Professor Lisa Benjamin’s Book Reviews Corporate Responses to Climate Change
Assistant Professor Lisa Benjamin recently published Companies and Climate Change (Cambridge Press, 2021), which addresses the interaction between climate action and corporate law, and showcases how areas of law such as climate, energy, transnational human rights, and climate litigation law are demanding more progressive climate action by corporations.
Benjamin illustrates how these areas of law interact with, and sometimes diverge from, corporate law. She argues that corporate law can and should act as a bridge to progressive corporate climate action.
The book examines the rising social and investor concern about the escalating risks of climate change and how those concerns are impacting corporate approaches to climate change. Benjamin assesses the regulations and pressures that impact energy corporations in the United Kingdom, with illustrations from other jurisdictions such as the United States, Canada, South Africa, India, and the Philippines.
“I am hoping this book provides some insights not only into existing barriers but also an update on some very innovative activities being undertaken by a number of companies, how quickly the law and societal expectations in this area have and are still changing, and how corporate law can assist in the global energy transition,” Benjamin explains. “I wanted to contribute to a potential rethinking of the role of corporations, but also corporate law, in the context of climate justice and climate action.”

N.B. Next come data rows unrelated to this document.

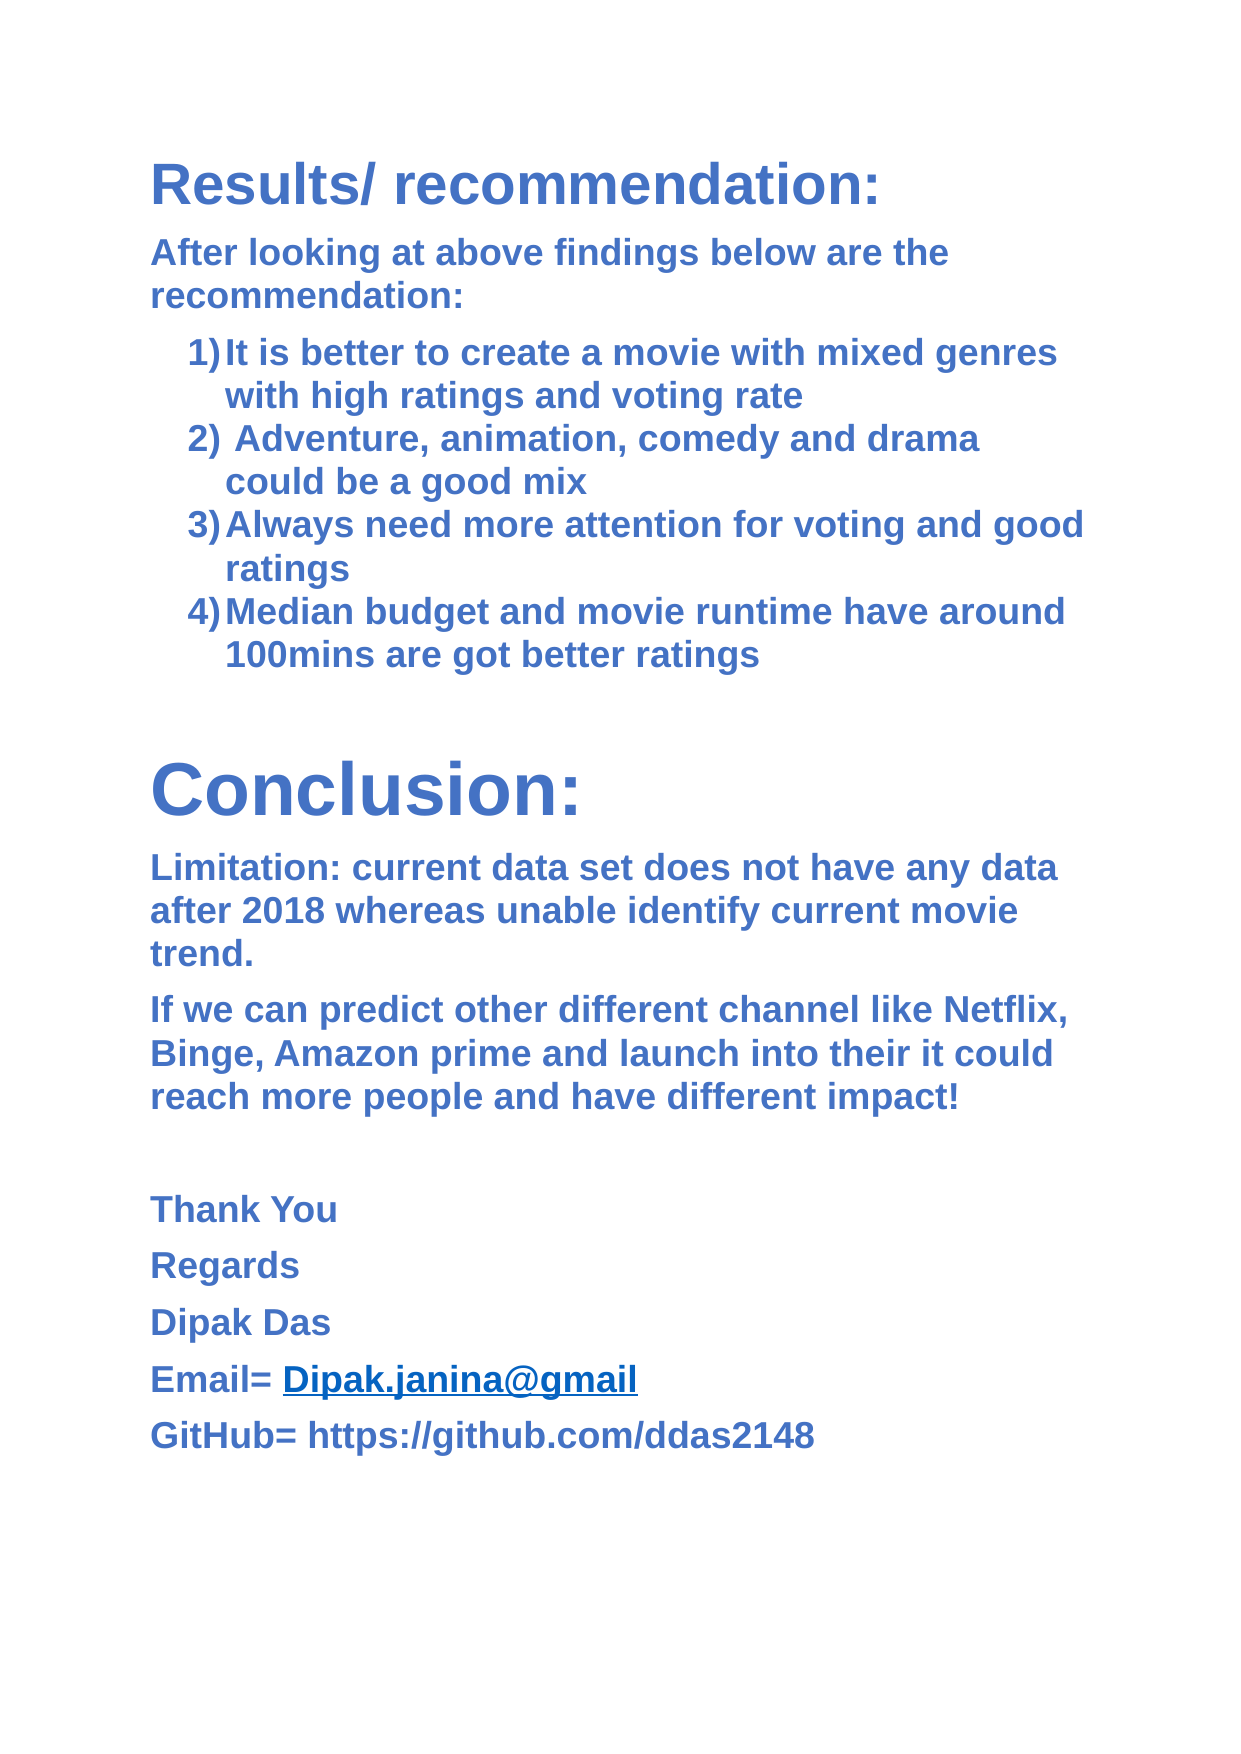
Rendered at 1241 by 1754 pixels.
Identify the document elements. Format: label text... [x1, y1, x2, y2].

subtitle Median budget and movie runtime have around 100mins are got better ratings [187, 589, 1090, 675]
subtitle After looking at above findings below are the recommendation: [150, 231, 1090, 317]
subtitle Limitation: current data set does not have any data after 2018 whereas unable identify current movie trend. [150, 845, 1090, 974]
subtitle Conclusion: [150, 745, 1090, 831]
subtitle If we can predict other different channel like Netflix, Binge, Amazon prime and launch into their it could reach more people and have different impact! [150, 988, 1090, 1117]
subtitle It is better to create a movie with mixed genres with high ratings and voting rate [187, 330, 1090, 416]
subtitle Regards [150, 1244, 1090, 1287]
subtitle GitHub= https://github.com/ddas2148 [150, 1413, 1090, 1456]
subtitle Always need more attention for voting and good ratings [187, 503, 1090, 589]
subtitle Dipak Das [150, 1300, 1090, 1343]
subtitle Thank You [150, 1187, 1090, 1230]
subtitle Adventure, animation, comedy and drama could be a good mix [187, 416, 1090, 503]
subtitle Results/ recommendation: [150, 150, 1090, 217]
subtitle Email= Dipak.janina@gmail [150, 1357, 1090, 1400]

Benjamin teaches international climate change law, energy resources law and policy, environmental justice, and administrative law. She is also a member of the United Nations Framework Convention on Climate Change (UNFCCC) Compliance Committee (Facilitative Branch), which assesses country reports under the Kyoto Protocol. Prior to her academic career, she was a corporate and commercial lawyer in London and an advisor to the Government of the Bahamas on climate change, including representing the country at the UNFCCC negotiations and as part of the Paris Agreement negotiations.